虽然有灯笼,山路还是很黑,燕小六看不见要走的方向,完全是信赖前头的师兄领路前进。

登上峰顶时,刚好就是日出时分——这是青城派百年的传统,也是为何要选半夜出发上山。

师父和三位师叔领着众弟子进入“上清宫“。没有一人带兵刃进入宫门——“开修“是每年唯一一个青城派上下都不拿剑的日子。

金黄的旭日映照下,燕小六跟其他弟子分列站于“上清宫“的“老君殿“前,瞧着身穿白色道袍的掌门何自圣手提尘拂,代表全派师长弟子,神情凝重地走到太上老君的骑牛神像跟前,垂头默想。

——当师父在宫殿的走廊经过时,燕小六清楚看见:师父那双近年已开始患病的眼瞳,在朝日的照射中仿佛透明,那眼神清澄得很…

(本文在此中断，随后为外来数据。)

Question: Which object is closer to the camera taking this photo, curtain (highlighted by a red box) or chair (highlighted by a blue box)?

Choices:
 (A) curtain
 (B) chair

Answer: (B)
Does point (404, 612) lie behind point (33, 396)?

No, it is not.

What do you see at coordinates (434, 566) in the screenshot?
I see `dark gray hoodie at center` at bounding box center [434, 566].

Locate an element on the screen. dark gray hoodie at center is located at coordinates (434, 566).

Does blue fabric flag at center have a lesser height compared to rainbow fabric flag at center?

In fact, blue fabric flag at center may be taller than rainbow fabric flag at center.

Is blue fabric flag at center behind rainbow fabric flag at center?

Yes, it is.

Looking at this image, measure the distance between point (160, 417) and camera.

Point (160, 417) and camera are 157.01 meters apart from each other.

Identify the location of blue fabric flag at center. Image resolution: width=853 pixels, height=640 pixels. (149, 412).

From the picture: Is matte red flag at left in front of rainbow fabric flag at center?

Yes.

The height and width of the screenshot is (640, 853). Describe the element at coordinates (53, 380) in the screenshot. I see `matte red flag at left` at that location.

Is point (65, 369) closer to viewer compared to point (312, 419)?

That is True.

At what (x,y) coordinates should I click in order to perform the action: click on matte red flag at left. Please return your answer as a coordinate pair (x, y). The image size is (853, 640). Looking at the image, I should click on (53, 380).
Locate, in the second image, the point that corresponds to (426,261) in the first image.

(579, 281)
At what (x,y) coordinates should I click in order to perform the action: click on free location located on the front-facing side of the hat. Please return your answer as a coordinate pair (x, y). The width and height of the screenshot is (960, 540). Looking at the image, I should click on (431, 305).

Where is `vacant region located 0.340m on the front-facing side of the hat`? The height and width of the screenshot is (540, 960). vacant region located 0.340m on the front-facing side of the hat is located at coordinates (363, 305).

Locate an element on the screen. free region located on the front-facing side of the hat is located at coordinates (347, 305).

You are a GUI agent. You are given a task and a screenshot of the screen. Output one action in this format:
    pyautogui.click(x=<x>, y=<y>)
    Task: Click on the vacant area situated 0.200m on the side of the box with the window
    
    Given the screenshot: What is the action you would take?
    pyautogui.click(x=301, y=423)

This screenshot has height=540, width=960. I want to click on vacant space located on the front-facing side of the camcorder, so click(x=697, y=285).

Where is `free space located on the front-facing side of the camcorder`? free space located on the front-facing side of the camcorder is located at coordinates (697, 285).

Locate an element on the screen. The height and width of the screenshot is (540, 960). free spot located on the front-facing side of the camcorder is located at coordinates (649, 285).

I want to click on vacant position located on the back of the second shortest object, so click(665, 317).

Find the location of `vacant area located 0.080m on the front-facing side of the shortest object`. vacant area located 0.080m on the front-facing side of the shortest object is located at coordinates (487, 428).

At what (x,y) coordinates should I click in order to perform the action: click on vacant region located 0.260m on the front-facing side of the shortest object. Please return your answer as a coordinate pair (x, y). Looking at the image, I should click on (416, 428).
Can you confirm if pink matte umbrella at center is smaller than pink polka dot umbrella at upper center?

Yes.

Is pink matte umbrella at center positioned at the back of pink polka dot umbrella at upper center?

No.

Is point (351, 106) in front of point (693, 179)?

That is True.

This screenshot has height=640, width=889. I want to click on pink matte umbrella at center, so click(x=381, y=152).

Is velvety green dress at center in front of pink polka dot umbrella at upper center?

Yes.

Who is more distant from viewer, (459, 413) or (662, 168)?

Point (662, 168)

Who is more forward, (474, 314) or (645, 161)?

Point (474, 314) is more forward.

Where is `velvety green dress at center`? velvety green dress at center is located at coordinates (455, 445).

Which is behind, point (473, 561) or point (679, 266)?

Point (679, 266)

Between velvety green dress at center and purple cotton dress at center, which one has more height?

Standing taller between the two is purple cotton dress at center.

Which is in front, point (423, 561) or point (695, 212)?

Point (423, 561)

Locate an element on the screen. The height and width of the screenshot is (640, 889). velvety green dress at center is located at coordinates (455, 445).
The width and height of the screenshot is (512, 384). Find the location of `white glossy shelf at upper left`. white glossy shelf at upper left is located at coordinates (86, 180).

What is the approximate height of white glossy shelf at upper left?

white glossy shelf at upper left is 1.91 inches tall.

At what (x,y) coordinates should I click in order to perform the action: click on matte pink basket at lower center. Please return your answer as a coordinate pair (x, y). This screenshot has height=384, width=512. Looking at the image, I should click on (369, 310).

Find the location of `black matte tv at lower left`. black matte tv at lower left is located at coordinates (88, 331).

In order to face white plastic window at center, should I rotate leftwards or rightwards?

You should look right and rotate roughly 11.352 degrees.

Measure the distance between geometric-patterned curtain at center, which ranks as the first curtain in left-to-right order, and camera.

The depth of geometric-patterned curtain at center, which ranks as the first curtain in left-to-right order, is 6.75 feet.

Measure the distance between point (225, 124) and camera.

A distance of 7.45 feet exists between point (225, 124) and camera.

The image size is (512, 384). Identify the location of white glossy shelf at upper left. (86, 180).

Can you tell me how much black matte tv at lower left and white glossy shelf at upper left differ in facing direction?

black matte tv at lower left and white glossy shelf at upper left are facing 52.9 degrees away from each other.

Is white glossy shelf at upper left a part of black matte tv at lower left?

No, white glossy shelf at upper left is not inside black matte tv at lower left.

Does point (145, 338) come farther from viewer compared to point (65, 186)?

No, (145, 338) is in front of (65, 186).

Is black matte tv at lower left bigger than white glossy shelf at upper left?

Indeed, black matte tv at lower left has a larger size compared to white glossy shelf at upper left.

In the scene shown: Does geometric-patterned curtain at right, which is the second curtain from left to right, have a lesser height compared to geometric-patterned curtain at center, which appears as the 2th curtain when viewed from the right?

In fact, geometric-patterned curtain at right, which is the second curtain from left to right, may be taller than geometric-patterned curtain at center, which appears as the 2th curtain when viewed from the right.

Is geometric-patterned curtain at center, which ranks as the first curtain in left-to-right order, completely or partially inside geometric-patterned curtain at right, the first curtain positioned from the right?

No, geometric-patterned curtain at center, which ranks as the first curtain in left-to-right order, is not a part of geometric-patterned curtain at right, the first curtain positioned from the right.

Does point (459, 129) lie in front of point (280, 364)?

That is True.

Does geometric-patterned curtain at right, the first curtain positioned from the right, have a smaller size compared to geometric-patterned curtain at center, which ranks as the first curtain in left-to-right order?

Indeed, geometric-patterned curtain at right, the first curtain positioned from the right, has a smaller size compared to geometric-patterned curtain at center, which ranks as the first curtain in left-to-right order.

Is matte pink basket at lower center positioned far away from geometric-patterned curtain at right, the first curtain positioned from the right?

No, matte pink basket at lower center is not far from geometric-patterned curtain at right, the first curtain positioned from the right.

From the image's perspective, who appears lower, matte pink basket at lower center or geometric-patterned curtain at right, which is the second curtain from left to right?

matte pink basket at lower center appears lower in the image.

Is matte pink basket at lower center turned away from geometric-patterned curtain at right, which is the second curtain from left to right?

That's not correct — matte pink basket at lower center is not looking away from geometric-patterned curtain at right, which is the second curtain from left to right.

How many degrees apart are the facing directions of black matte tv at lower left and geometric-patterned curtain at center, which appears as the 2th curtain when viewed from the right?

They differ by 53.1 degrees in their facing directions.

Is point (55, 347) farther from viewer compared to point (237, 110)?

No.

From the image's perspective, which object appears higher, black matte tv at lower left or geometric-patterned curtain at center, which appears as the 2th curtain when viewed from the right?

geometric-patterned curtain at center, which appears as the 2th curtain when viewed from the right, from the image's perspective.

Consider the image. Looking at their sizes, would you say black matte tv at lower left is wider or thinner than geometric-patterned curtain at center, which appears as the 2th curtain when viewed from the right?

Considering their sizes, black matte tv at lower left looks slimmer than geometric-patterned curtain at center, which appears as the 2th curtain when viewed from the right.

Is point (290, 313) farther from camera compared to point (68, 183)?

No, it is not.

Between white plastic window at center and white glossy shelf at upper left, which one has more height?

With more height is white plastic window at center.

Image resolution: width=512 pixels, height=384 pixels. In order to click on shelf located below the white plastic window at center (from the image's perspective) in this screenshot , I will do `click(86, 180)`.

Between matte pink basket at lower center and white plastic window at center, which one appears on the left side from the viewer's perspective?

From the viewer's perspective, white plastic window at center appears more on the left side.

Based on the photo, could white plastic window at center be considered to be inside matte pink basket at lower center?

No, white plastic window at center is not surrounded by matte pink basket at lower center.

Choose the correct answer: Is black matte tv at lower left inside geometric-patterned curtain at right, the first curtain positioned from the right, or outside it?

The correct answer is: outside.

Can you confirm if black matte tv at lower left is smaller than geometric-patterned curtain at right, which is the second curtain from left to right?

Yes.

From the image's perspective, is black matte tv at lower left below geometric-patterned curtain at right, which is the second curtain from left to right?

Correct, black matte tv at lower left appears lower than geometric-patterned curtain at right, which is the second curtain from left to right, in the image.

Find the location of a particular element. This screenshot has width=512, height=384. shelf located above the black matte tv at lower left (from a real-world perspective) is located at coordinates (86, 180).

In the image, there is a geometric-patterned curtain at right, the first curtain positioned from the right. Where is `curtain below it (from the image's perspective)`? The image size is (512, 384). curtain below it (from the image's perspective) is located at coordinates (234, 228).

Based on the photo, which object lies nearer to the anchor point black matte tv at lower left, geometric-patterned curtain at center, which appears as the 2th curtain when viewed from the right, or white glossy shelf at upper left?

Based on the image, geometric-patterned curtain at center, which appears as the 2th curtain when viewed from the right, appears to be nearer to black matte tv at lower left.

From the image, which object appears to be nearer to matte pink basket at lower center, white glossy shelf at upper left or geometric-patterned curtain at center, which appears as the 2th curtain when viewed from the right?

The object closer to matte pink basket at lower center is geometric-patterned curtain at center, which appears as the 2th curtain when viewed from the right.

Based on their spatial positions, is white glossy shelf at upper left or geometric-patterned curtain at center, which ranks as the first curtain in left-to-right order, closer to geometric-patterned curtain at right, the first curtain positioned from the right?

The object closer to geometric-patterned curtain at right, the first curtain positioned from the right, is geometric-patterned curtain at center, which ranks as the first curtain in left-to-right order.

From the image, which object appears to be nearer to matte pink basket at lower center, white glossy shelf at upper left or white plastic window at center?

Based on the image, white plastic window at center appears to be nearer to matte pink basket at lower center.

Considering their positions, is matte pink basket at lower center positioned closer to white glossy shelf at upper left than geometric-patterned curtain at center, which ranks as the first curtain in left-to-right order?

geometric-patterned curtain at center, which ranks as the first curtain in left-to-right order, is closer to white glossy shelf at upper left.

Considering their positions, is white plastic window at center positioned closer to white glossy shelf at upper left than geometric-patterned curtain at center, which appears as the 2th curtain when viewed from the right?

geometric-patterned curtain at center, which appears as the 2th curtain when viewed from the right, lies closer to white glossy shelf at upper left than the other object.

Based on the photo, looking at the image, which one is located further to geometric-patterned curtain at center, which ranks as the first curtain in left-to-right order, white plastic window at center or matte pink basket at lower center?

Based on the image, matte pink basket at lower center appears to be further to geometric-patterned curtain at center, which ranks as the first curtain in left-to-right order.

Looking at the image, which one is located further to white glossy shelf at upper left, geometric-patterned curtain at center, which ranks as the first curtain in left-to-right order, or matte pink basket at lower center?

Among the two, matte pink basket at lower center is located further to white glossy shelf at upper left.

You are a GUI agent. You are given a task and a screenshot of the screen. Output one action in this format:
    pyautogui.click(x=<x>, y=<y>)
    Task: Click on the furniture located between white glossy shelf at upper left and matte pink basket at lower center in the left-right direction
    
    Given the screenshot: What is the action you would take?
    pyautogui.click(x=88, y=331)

虽入了神殿,何自圣与青城派众人既不上香,也不跪拜,更未念什么祈福祷文。

何自圣就只是这样,站在神像前肃穆站立片刻,“开修“仪式即告完成。他不发一言,就带领着门人离开“上清宫“。宫里的道士也是见怪不怪,没有跟任何青城派的人招呼寒暄,只是目送他们离开。

燕小六很感奇怪,也不明白这“开修“的意义——一年到头在青城派里,他从来都看不见有谁拜过神,“玄门舍“除了列代先祖的牌位之外,也无什么神台佛座。

直到离开“上清宫“下山的途中,燕小六才敢去找最健谈的二师兄丁兆山问。

“你不知道吗?我们剑派从前跟道门渊源深厚,所以虽然分家了,还是留下这样的礼仪。“

“那为什么师父不上香,也不拜神?“

“『神明可敬而不可祈』,是我们青城先祖的教诲。“丁兆山说着时,远眺青城山脚的风光。“凡武者要有大成就,最终还是要看自己。求诸于外,不论是人还是鬼神,都不是练武的正道。“

燕小六细味着二师兄这句话。侯英志也在一旁听着,不禁点头同意。

“你知道『归元堂』上面挂着『巴蜀无双』的那个位置,原本是属于另一块更古老牌匾的吗?“丁兆山又问他。“现在改挂在宗祠里那块…“

燕小六当然进过先祖的宗祠,马上就想起来了。那牌匾只有两个字。

“写着『至诚』那块。“他点点头说。

“学剑,就是要忠于自己。“二师兄深吸一口山间冷冽的空气,仰头向天。